Ne yani 40 gündür bir ölüden farksızmıydım. Bu durumun ailem için ne kadar zor olduğunu farkettim. Kalbim hızlandı. Daraldım çünkü be.

Alet garip garip ötmeye başlayınca herkesin gözündeki o ifadeyi gördüm. Korku. Kaybetme korkusu. Doktor hemen bana baktı ve babama dönüp açıklama yaptı.

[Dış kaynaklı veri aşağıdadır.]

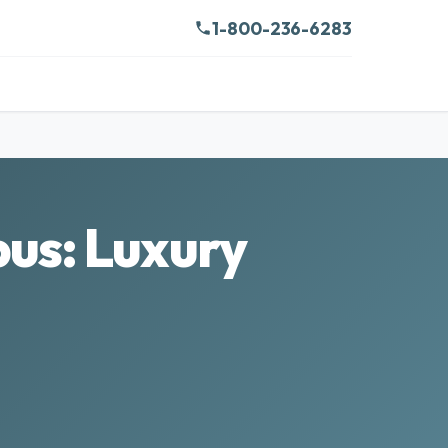
1-800-236-6283
us: Luxury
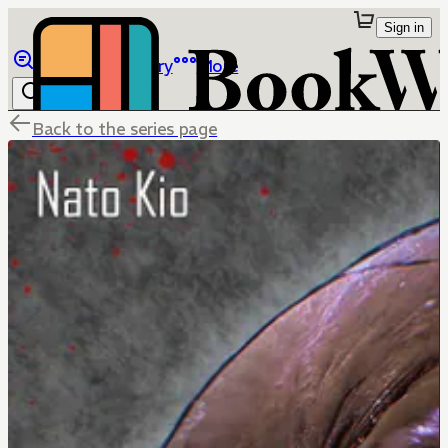
Sign in
Browse
Library
More
Back to the series page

" Öğrendiği şeyler kolay değil. O yüzden stres oldu . Kalbinin hızlı atması da normal . Sizi taburcu etmemem için herhangi bir sakınca göremiyorum. Tek yapmanız gereken aşırı dikkatli olmak. Bu arada yürümesine de yardımcı olmanız lazım çünkü kaslar erimiş olabilir. Birkaç güne toparlar. geçmiş olsun." dedi ve odayı terketti.